[YOUR INSTRUCTIONS]: All entries should be output exactly as they stand.

##### INFORMATION SHOWN

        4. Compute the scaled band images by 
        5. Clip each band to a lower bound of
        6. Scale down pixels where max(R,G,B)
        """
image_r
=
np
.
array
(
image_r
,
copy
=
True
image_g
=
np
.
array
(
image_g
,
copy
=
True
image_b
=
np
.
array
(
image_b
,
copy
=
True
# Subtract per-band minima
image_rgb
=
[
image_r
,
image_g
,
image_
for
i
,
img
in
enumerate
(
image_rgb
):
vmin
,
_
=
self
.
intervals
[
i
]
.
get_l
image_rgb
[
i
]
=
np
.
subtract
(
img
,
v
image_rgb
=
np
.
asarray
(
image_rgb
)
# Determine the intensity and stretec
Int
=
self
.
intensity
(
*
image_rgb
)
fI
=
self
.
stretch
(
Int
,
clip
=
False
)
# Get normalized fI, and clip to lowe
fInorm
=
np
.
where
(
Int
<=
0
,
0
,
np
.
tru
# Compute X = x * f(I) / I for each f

##########

[EXERCISE RESULT]:
        4. Compute the scaled band images by 
        5. Clip each band to a lower bound of
        6. Scale down pixels where max(R,G,B)
        """
image_r
=
np
.
array
(
image_r
,
copy
=
True
image_g
=
np
.
array
(
image_g
,
copy
=
True
image_b
=
np
.
array
(
image_b
,
copy
=
True
# Subtract per-band minima
image_rgb
=
[
image_r
,
image_g
,
image_
for
i
,
img
in
enumerate
(
image_rgb
):
vmin
,
_
=
self
.
intervals
[
i
]
.
get_l
image_rgb
[
i
]
=
np
.
subtract
(
img
,
v
image_rgb
=
np
.
asarray
(
image_rgb
)
# Determine the intensity and stretec
Int
=
self
.
intensity
(
*
image_rgb
)
fI
=
self
.
stretch
(
Int
,
clip
=
False
)
# Get normalized fI, and clip to lowe
fInorm
=
np
.
where
(
Int
<=
0
,
0
,
np
.
tru
# Compute X = x * f(I) / I for each f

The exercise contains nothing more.